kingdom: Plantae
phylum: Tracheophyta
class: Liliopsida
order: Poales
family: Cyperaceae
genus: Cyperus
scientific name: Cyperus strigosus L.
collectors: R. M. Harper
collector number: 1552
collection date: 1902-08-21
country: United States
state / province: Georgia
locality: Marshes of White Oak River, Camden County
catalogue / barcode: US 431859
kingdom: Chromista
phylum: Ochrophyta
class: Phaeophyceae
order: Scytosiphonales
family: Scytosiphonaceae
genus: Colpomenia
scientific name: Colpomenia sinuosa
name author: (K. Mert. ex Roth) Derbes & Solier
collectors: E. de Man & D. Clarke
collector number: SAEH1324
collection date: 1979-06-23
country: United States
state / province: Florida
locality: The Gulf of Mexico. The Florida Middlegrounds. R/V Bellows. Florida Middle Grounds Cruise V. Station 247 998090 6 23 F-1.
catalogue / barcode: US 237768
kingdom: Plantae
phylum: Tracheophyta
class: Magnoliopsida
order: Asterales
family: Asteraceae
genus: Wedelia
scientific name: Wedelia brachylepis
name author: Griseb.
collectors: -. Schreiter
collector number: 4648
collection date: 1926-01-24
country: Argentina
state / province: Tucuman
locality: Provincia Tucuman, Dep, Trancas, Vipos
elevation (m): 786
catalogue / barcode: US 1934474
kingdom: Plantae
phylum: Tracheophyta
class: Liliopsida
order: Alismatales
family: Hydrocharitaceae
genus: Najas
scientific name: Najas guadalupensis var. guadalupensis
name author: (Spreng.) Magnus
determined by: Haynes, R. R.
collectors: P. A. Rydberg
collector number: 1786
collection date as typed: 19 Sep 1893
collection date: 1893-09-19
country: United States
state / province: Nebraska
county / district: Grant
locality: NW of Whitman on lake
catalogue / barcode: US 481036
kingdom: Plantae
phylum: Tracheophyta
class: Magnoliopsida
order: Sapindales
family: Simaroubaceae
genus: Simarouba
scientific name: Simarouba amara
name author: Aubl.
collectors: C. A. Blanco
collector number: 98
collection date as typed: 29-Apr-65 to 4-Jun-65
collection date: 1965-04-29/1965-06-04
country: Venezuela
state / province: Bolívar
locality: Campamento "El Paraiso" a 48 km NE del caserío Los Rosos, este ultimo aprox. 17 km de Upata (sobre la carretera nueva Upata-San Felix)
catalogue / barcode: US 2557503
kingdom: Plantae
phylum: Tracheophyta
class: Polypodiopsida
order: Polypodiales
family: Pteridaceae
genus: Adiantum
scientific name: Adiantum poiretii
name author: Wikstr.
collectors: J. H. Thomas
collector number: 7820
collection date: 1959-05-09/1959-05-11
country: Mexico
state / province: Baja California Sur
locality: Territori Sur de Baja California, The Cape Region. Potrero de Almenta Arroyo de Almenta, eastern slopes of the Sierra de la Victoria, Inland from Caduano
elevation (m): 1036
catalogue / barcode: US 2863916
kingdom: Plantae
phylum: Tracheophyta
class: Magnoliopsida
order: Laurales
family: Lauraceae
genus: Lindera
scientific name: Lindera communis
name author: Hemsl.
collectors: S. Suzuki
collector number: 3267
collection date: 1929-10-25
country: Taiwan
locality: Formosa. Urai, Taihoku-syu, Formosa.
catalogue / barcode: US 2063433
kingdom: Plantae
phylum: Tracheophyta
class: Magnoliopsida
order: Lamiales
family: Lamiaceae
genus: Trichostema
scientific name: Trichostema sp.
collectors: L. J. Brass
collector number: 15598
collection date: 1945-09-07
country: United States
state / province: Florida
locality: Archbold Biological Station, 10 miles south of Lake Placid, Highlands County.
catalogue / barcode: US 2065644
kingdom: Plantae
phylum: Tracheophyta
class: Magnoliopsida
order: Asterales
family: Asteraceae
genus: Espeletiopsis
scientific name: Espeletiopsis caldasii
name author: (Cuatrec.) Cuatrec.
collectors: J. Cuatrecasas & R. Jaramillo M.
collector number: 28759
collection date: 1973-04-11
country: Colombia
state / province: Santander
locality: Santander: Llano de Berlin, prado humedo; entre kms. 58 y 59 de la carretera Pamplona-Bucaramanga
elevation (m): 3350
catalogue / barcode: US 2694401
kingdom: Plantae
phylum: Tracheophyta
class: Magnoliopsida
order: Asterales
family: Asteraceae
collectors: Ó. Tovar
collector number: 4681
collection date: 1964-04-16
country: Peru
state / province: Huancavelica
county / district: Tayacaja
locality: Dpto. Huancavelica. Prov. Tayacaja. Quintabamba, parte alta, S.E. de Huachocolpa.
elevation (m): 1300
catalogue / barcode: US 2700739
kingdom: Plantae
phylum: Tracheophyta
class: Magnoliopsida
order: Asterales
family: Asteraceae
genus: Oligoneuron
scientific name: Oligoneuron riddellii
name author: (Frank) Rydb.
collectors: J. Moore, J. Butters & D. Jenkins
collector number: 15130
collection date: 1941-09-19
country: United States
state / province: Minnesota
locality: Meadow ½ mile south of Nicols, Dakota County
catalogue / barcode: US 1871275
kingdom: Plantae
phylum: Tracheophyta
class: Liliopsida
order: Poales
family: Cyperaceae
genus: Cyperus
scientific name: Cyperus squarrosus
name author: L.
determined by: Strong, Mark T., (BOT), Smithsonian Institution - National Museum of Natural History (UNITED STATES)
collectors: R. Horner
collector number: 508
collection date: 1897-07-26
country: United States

WHAT IS ASKED
Reproduce the entire listing above word for word, keeping every line in its original order.

FINISHED EXERCISE
kingdom: Plantae
phylum: Tracheophyta
class: Liliopsida
order: Poales
family: Cyperaceae
genus: Cyperus
scientific name: Cyperus strigosus L.
collectors: R. M. Harper
collector number: 1552
collection date: 1902-08-21
country: United States
state / province: Georgia
locality: Marshes of White Oak River, Camden County
catalogue / barcode: US 431859
kingdom: Chromista
phylum: Ochrophyta
class: Phaeophyceae
order: Scytosiphonales
family: Scytosiphonaceae
genus: Colpomenia
scientific name: Colpomenia sinuosa
name author: (K. Mert. ex Roth) Derbes & Solier
collectors: E. de Man & D. Clarke
collector number: SAEH1324
collection date: 1979-06-23
country: United States
state / province: Florida
locality: The Gulf of Mexico. The Florida Middlegrounds. R/V Bellows. Florida Middle Grounds Cruise V. Station 247 998090 6 23 F-1.
catalogue / barcode: US 237768
kingdom: Plantae
phylum: Tracheophyta
class: Magnoliopsida
order: Asterales
family: Asteraceae
genus: Wedelia
scientific name: Wedelia brachylepis
name author: Griseb.
collectors: -. Schreiter
collector number: 4648
collection date: 1926-01-24
country: Argentina
state / province: Tucuman
locality: Provincia Tucuman, Dep, Trancas, Vipos
elevation (m): 786
catalogue / barcode: US 1934474
kingdom: Plantae
phylum: Tracheophyta
class: Liliopsida
order: Alismatales
family: Hydrocharitaceae
genus: Najas
scientific name: Najas guadalupensis var. guadalupensis
name author: (Spreng.) Magnus
determined by: Haynes, R. R.
collectors: P. A. Rydberg
collector number: 1786
collection date as typed: 19 Sep 1893
collection date: 1893-09-19
country: United States
state / province: Nebraska
county / district: Grant
locality: NW of Whitman on lake
catalogue / barcode: US 481036
kingdom: Plantae
phylum: Tracheophyta
class: Magnoliopsida
order: Sapindales
family: Simaroubaceae
genus: Simarouba
scientific name: Simarouba amara
name author: Aubl.
collectors: C. A. Blanco
collector number: 98
collection date as typed: 29-Apr-65 to 4-Jun-65
collection date: 1965-04-29/1965-06-04
country: Venezuela
state / province: Bolívar
locality: Campamento "El Paraiso" a 48 km NE del caserío Los Rosos, este ultimo aprox. 17 km de Upata (sobre la carretera nueva Upata-San Felix)
catalogue / barcode: US 2557503
kingdom: Plantae
phylum: Tracheophyta
class: Polypodiopsida
order: Polypodiales
family: Pteridaceae
genus: Adiantum
scientific name: Adiantum poiretii
name author: Wikstr.
collectors: J. H. Thomas
collector number: 7820
collection date: 1959-05-09/1959-05-11
country: Mexico
state / province: Baja California Sur
locality: Territori Sur de Baja California, The Cape Region. Potrero de Almenta Arroyo de Almenta, eastern slopes of the Sierra de la Victoria, Inland from Caduano
elevation (m): 1036
catalogue / barcode: US 2863916
kingdom: Plantae
phylum: Tracheophyta
class: Magnoliopsida
order: Laurales
family: Lauraceae
genus: Lindera
scientific name: Lindera communis
name author: Hemsl.
collectors: S. Suzuki
collector number: 3267
collection date: 1929-10-25
country: Taiwan
locality: Formosa. Urai, Taihoku-syu, Formosa.
catalogue / barcode: US 2063433
kingdom: Plantae
phylum: Tracheophyta
class: Magnoliopsida
order: Lamiales
family: Lamiaceae
genus: Trichostema
scientific name: Trichostema sp.
collectors: L. J. Brass
collector number: 15598
collection date: 1945-09-07
country: United States
state / province: Florida
locality: Archbold Biological Station, 10 miles south of Lake Placid, Highlands County.
catalogue / barcode: US 2065644
kingdom: Plantae
phylum: Tracheophyta
class: Magnoliopsida
order: Asterales
family: Asteraceae
genus: Espeletiopsis
scientific name: Espeletiopsis caldasii
name author: (Cuatrec.) Cuatrec.
collectors: J. Cuatrecasas & R. Jaramillo M.
collector number: 28759
collection date: 1973-04-11
country: Colombia
state / province: Santander
locality: Santander: Llano de Berlin, prado humedo; entre kms. 58 y 59 de la carretera Pamplona-Bucaramanga
elevation (m): 3350
catalogue / barcode: US 2694401
kingdom: Plantae
phylum: Tracheophyta
class: Magnoliopsida
order: Asterales
family: Asteraceae
collectors: Ó. Tovar
collector number: 4681
collection date: 1964-04-16
country: Peru
state / province: Huancavelica
county / district: Tayacaja
locality: Dpto. Huancavelica. Prov. Tayacaja. Quintabamba, parte alta, S.E. de Huachocolpa.
elevation (m): 1300
catalogue / barcode: US 2700739
kingdom: Plantae
phylum: Tracheophyta
class: Magnoliopsida
order: Asterales
family: Asteraceae
genus: Oligoneuron
scientific name: Oligoneuron riddellii
name author: (Frank) Rydb.
collectors: J. Moore, J. Butters & D. Jenkins
collector number: 15130
collection date: 1941-09-19
country: United States
state / province: Minnesota
locality: Meadow ½ mile south of Nicols, Dakota County
catalogue / barcode: US 1871275
kingdom: Plantae
phylum: Tracheophyta
class: Liliopsida
order: Poales
family: Cyperaceae
genus: Cyperus
scientific name: Cyperus squarrosus
name author: L.
determined by: Strong, Mark T., (BOT), Smithsonian Institution - National Museum of Natural History (UNITED STATES)
collectors: R. Horner
collector number: 508
collection date: 1897-07-26
country: United States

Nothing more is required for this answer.